The rescue team successfully drilled through debris on Tuesday to reach the workers in the Indian Himalayas and were set to pull them out to safety, according to an official.
The process of pulling them out from the under-construction tunnel, one at a time on wheeled stretchers through a pipe 90cm (three feet) wide, would take a couple of hours, officials said.
An evacuation pipe has to be pushed through, and debris cleared before rescue workers can crawl through and begin getting the men out, they said.
Dozens of rescue workers with ropes and ladders were lined up outside the tunnel on Tuesday morning (UK time) and ambulances began arriving to take the 41 men to a hospital about 30 km away.

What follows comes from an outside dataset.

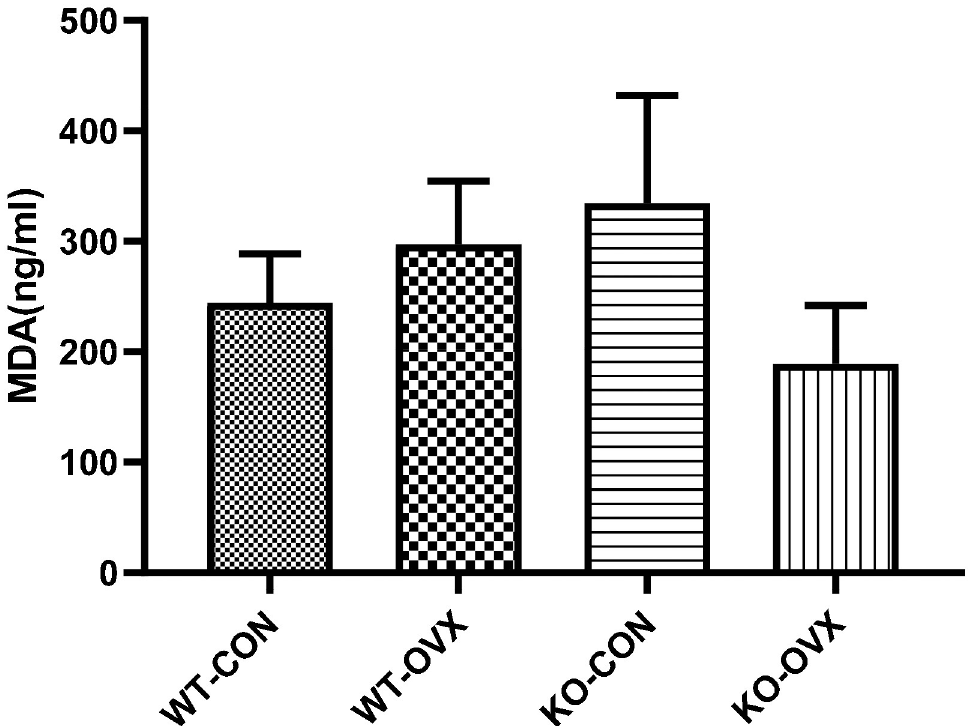
Fig 2. Comparison of malondialdehyde (MDA) levels in different groups of mice. WT-CON: wild-type control, WT-OVX: wild-type ovariectomy, KO-CON: Nrf2−/− control, KO-OVX: Nrf2−/− ovariectomy. Serum MDA concentration at postoperative week 9 was measured in different groups. Results are shown as mean ±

"Soon all the laborers brothers will be taken out," Pushkar Singh Dhami, top official in Uttarakhand state, posted on social media platform X, formerly known as Twitter.

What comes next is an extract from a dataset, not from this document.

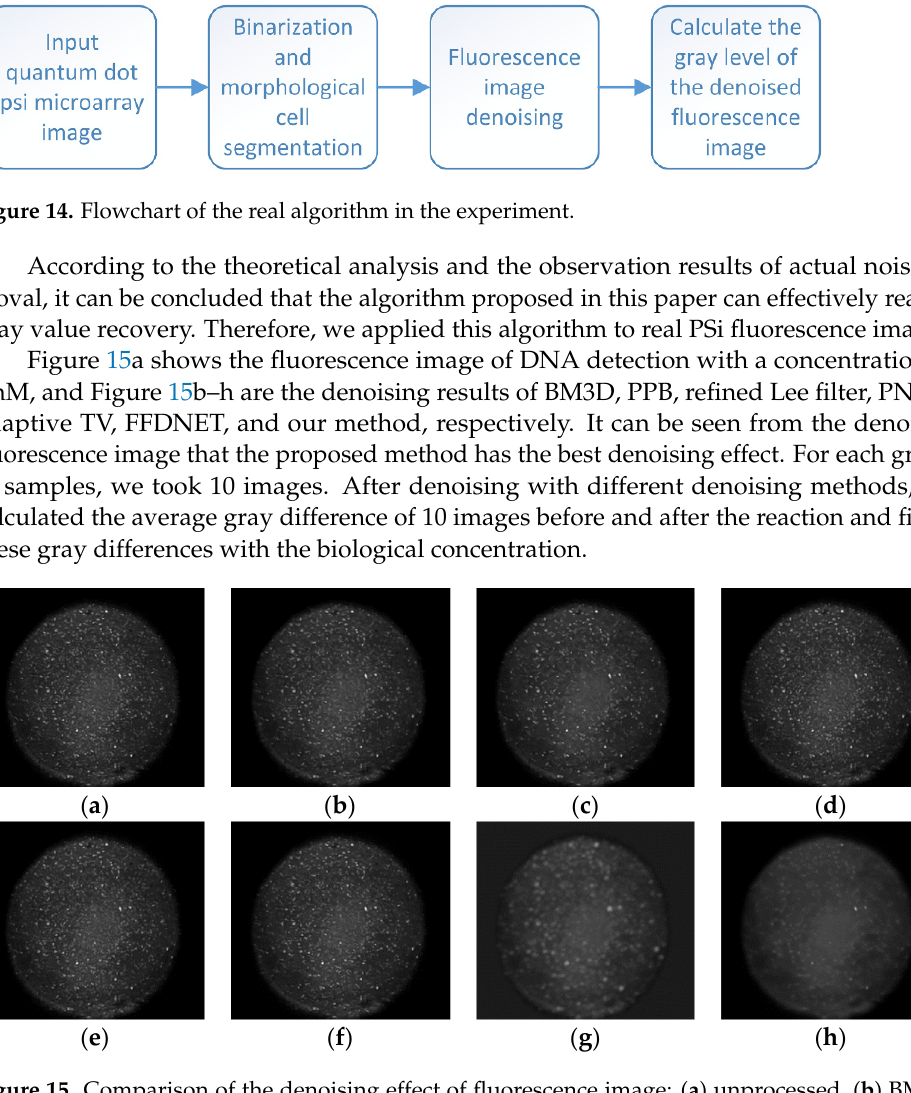
Figure 15. Comparison of the denoising effect of fluorescence image: ( a ) unprocessed, ( b ) BM3D, ( c ) PPB, ( d ) Refined Lee, ( e ) PNLM, ( f ) Adaptive TV, ( g ) FFDNET, and ( h ) proposed.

The men, low-wage workers from India's poorest states, have been stuck in the three-mile tunnel in the mountainous state of Uttarakhand since it caved in early on November 12.
They have been getting food, water, light, oxygen and medicines through a pipe but efforts to dig a tunnel to reach and rescue them with drilling machines have been frustrated by a series of snags.
Rescuers resorted to manual digging after the drilling machine broke down irreparably on Friday. The machine bored through about 47 metres, of the approximately 57 to60 metres needed, before rescuers started to work by hand to create a passageway to evacuate the trapped workers.
Authorities have been in contact with the trapped workers using walkie talkies.
Kirti Panwar, a state government spokesperson, said on Tuesday about a dozen men had worked overnight to manually dig through rocks and debris, taking turns to drill using hand-held drilling tools and clearing out the muck in what he said was the final stretch of the rescue operation.
Many of the trapped men are from other states such as Uttar Pradesh, Bihar, and West Bengal.
Rescuers on Monday brought in "rat miners", to drill through the rocks and gravel by hand from inside a 900-millimetre (3 feet) wide evacuation pipe that has been pushed through the debris after machinery failed.
The Silkyara tunnel is part of the $1.5 billion Char Dham highway, one of Prime Minister Narendra Modi's most ambitious projects, aimed at better connecting four Hindu pilgrimage sites through an 890km network of roads.
Authorities have not said what caused the cave-in but the region is prone to landslides, earthquakes and floods.